The World Health Organization and Its Coordination Function in the U.S.-China Health Relationship
This project will examine how the United States and China have used the World Health Organization (WHO) as an effective intermediary in a number of disease outbreaks and how that function changed during the COVID-19 crisis. While international institutions have little by way of enforcement power, they can help to coordinate the activities of actors, and mediate issues of prestige and trust. Through examining recent cases of both successful cooperation and of the failure to cooperate, this study will attempt to elucidate how the US can work more effectively with The WHO to achieve better Chinese cooperation, an essential element for the prevention of future pandemics.
Deborah Seligsohn is an Assistant Professor of Political Science at Villanova University. Her research focuses on Chinese politics, US-China relations, and public health, energy and environmental politics in China and India.
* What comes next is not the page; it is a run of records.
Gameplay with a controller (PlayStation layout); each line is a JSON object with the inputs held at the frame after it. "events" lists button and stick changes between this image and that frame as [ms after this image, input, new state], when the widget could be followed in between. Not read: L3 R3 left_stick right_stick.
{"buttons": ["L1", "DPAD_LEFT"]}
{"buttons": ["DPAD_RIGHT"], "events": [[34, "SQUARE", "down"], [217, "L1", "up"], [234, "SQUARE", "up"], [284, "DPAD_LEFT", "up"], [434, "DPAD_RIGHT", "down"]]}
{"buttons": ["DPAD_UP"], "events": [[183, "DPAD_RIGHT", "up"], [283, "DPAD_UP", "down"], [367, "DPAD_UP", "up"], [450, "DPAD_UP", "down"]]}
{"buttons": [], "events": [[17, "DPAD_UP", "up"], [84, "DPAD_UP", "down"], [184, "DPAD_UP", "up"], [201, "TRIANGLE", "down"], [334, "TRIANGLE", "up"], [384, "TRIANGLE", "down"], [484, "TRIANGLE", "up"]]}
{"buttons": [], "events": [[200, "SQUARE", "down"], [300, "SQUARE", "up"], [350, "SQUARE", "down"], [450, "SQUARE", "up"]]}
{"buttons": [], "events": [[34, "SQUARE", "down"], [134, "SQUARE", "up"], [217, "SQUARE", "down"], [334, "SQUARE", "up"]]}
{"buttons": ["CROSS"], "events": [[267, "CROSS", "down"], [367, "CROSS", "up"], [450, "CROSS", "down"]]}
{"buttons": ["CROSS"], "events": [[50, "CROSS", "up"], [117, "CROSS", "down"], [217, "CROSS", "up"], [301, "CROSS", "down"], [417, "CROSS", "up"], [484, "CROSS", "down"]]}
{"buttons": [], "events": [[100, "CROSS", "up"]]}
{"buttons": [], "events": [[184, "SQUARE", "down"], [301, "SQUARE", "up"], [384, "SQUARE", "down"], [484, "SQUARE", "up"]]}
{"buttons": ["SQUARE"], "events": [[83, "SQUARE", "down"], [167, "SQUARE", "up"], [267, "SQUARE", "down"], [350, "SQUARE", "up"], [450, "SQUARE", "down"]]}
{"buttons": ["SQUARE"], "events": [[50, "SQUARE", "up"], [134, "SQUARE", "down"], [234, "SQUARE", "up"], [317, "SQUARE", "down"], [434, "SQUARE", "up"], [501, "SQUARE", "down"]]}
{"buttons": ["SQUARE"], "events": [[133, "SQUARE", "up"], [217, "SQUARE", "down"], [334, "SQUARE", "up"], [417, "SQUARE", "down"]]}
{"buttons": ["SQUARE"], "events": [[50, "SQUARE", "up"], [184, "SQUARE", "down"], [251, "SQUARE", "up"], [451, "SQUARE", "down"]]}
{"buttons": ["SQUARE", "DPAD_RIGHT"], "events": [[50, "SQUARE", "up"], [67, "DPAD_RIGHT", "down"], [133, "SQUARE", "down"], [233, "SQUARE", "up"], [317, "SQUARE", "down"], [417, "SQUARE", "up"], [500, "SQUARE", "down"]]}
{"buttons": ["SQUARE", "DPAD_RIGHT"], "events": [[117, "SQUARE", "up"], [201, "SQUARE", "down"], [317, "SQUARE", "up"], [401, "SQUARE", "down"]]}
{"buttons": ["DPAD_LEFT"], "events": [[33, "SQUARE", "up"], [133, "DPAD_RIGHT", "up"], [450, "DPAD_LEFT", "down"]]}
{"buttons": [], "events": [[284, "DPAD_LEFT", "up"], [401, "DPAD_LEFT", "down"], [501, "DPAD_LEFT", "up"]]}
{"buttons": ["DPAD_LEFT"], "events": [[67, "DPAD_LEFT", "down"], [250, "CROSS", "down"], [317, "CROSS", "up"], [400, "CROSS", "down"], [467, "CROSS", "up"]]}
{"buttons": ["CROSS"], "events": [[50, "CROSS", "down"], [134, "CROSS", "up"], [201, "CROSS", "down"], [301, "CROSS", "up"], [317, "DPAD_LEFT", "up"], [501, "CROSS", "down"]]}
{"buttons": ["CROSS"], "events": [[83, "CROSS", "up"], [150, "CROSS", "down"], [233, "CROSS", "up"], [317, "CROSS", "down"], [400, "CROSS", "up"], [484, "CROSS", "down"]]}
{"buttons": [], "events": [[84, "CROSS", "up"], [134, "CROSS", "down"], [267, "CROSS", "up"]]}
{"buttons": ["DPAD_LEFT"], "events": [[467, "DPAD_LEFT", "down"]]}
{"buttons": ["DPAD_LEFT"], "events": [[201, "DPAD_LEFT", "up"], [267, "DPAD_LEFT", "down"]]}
Prior to receiving her PhD in Political Science and International Affairs from the University of California San Diego in 2018 she worked in both the NGO and government sectors on public health, science, climate and the environment. From 2003 to 2007 she served as the Environment, Science, Technology and Health Counselor at the US Embassy in Beijing, and then from 2007 to 2012 she served as the Beijing-based Principal Advisor to the World Resources Institute’s China Energy and Climate Program. In addition to publishing in academic journals, her writing has appeared in the Washington Post, the Financial Times, the South China Morning Post among other publications.